Partijen zijn het erover eens dat de handelingen van de kabelexploitanten en DTH-platforms die het programmasignaal van Chellomedia afnemen te kwalificeren zijn als een openbaarmaking waarvoor een auteursrechtelijke vergoeding verschuldigd is.
Partijen verschillen evenwel van mening over de vraag of de satelliettransmissie van Chellomedia naar de kabelkopstations en de DTH-platforms (ook) te kwalificeren is als een openbaarmaking waarvoor een auteursrechtelijke vergoeding verschuldigd is.
2. Procesverloop
2.1.
Voor het procesverloop tot en met het tussenarrest van de Hoge Raad van 4 april 2008 kan verwezen worden naar dat arrest2.. Ik geef een summiere samenvatting.

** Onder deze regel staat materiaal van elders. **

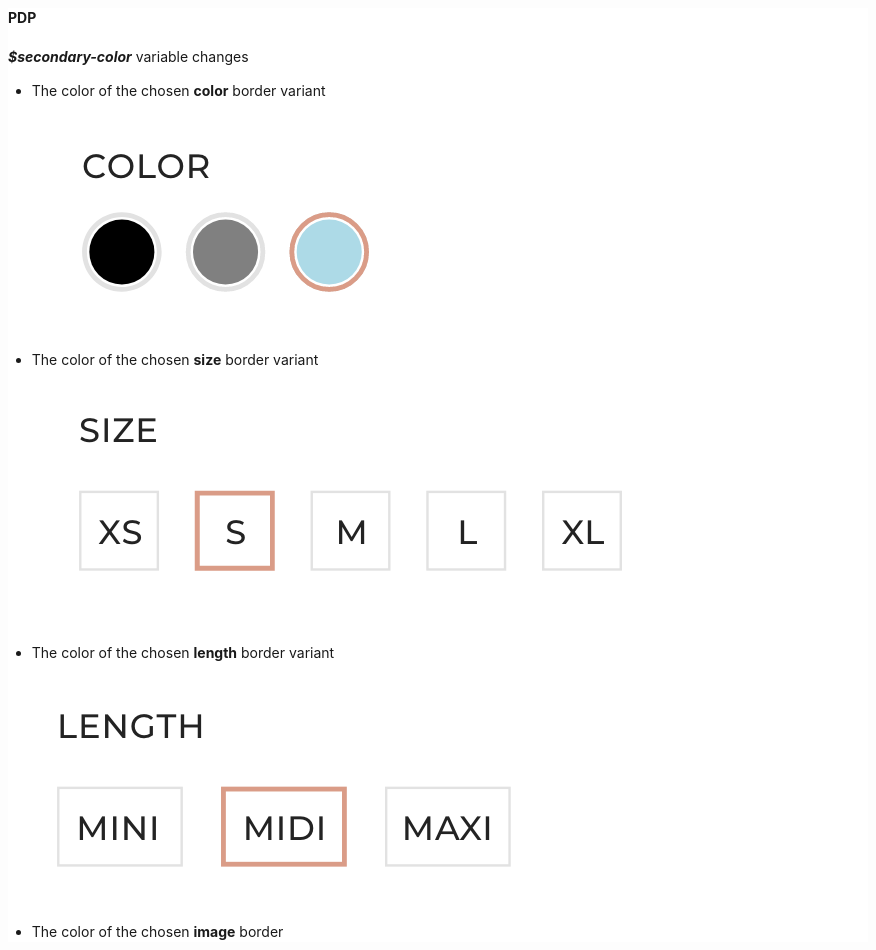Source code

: #### PDP

__*$secondary-color*__ variable changes

- The color of the chosen **color** border variant

![](../../../images/developer/storefront/77.png)

- The color of the chosen **size** border variant

![](../../../images/developer/storefront/78.png)

- The color of the chosen **length** border variant

![](../../../images/developer/storefront/79.png)

- The color of the chosen **image** border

Buma heeft in 2003 Chellomedia gedagvaard voor de rechtbank Amsterdam en gevorderd, kort gezegd, Chellomedia te verbieden zonder toestemming van Buma muziek behorende tot het repertoire van Buma openbaar te (doen) maken.
Tegen een tussenvonnis van de rechtbank van 12 januari 20053., waarin bepaald was dat partijen daartegen hoger beroep kunnen instellen, heeft Buma hoger beroep ingesteld bij het gerechtshof te Amsterdam.
Bij arrest van 29 juni 20064. heeft het hof het vonnis van de rechtbank bekrachtigd en de zaak teruggewezen naar de rechtbank.
Bij vonnis van 1 augustus 2007 heeft de rechtbank de vorderingen van Buma afgewezen.
Tegen dat vonnis en tegen het arrest van het hof van 29 juni 2006 heeft Buma beroep in cassatie ingesteld op de voet van art. 398, aanhef en onder 2, Rv (‘sprongcassatie’).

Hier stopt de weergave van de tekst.